Bernay IMC

Having been around the PR, Corporate Communications biz for a while, I believe I have a good understanding of the personal characteristics that are commonly found in a successful PR professional. To stand out in the PR circles, these are the traits of the personnel who are looking at a career in this profession.  PR people need to be:

Think Business like

What’s the end goal? That’s what PR people need to consider, frankly more often than they do typically. The PR activities one executes daily establish a company – put it on the desired map – or contribute to a larger initiative designed to help it do more business. While vague, that’s appropriately described. Before acting, a PR person needs to determine: how does the desired result contribute to the bigger picture of business success?

Flexible, nimble& ready to mingle

I can’t think of a business/career/gig that requires as much flexibility as public relations and social media. Plans, particularly those of clients, change with unexpected regularity. The successful PR professional needs to adapt and, throughout any transition, help clients achieve communications and business success no matter the programmatic direction. Social media channels present the very obvious need to be nimble: one social media post can change the tone of a day. In addition to being reactive and responsive, PR practitioners need to have the ability to professionally deal with whatever comes their way in their own way and wriggle out of the situation.

Writing skills, a must

To be great at PR, one needs to have decent/good/better writing skills. While content development has taken on a more expansive meaning of late, the foundation of the gig is still in keystrokes. Verbal articulation, creative thinking, and a positive personality are all obviously critical characteristics for any profession, but in PR better-than-basic writing skills are imperative, with colleagues and clients demanding everything from compelling blog posts to finely crafted press releases and everything in between.
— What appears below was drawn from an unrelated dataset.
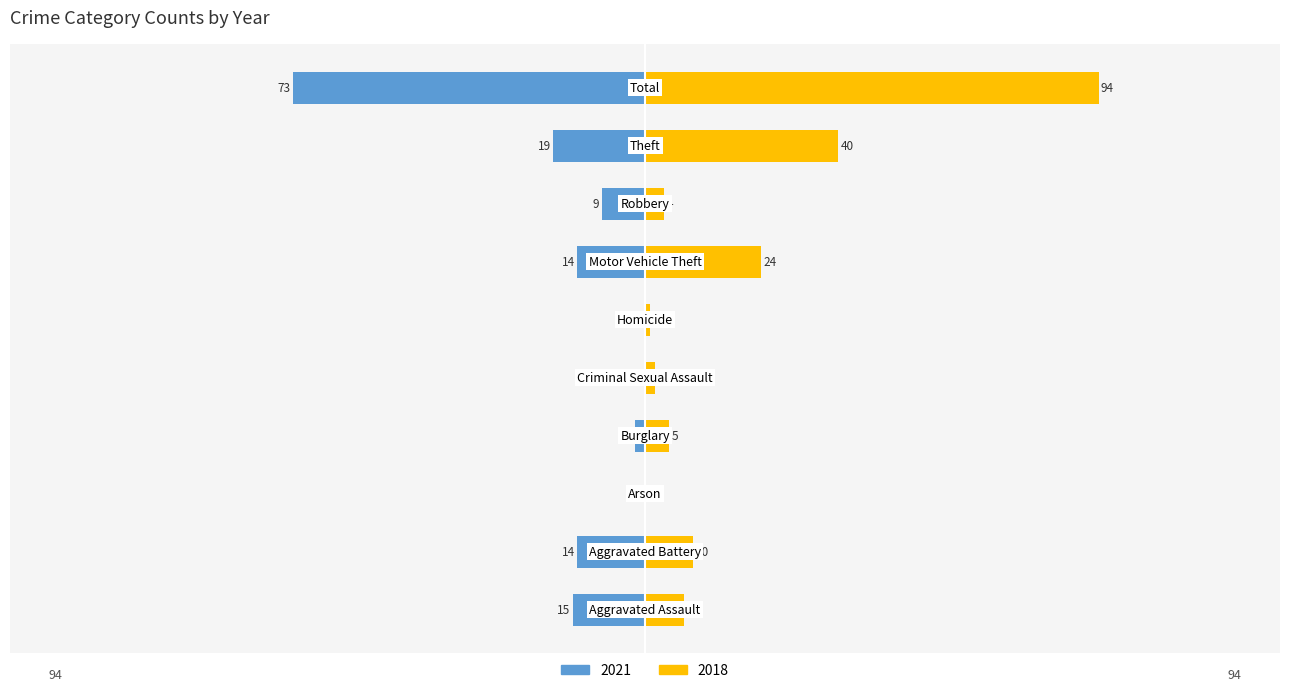

How many data points in 2018 are above 8?

4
Early in a career, be adaptive

Becoming a well-rounded, consistently reliable and savvy PR person takes work. The ramp-up to achieving such a lofty standard varies greatly depending on the individual, but no entry-level professional punches into a new job and immediately begins counseling the world’s biggest brands on the highest-profile communications issues. Most newcomers make an impact –but there’s a difference between that impact and other more senior decision-making. There’s so much to learn in PR on a daily basis, and that’s one of the reasons I’ve aimed being a PR guy since I first joined a publishing biz. And, there are plenty of dynamic and entrepreneur bosses and colleagues to learn from – another reason I’ve loved my career. The best young professionals “get” that experience can be gained from closely watching co-workers, carefully noting their accomplishments, and learning from their challenges.


Later in a career, keep learning

As the expression goes, learning is continuous process, and that’s so true when it comes to the ever-evolving PR field. There’s so much to gain in every interaction with a colleague or a client, and in every first-hand experience – from a methodical, well-laid out plan to a crisis situation. The best PR practitioners know to embrace all that is happening around them and best leverage that data to improve as professionals.

Watch and care about news

No matter the market, category, or industry any PR person works within, they need to care about what is happening, both in their core sector and in the broader world. They need to be on top of news and trends, so that they can leverage what they know to craft story ideas that best position their client, topic, etc. within the most timely, topical conversations being had in the media and on the street.

Must be a Hard nut to crack

PR people get shot-down often. It’s a common occurrence, and there’s nothing wrong with that. Amid great editorial success, we get shot-down pitching more than our fair share of story ideas, bylined articles, and profile pieces. While we enjoy much strategic and tactical success when working with clients, we also get shot down presenting ideas for new programs or programmatic approaches. It’s part of the business – and you need to roll with the circumstance. Critique and criticism are common, and solid PR pros learn from their misfires and grow stronger from those experiences.

Adopt media

Don’t merely invest on media networking but start adopting media. Bring a trust amongst the media fraternity that you give invaluable and genuine inputs for their standout stories. In the process also after gauging the journo build them as brands in the category they specialize in and give them local, national and international exposure. Finally who doesn’t need recognition? 

Think before the client thinks

This is an important quality of a PR professional. Think before the client thinks which makes one stand out as a PR professional because preempting is the best quality what a client appreciates. When you do this the client will never look out for another agency. This also builds you as the one who is ready to take up crisis when it hits you with ease. As crisis is merely an accident and how one overcomes the same shows the PR skills and managing the same incidentally the final outcome is what matters.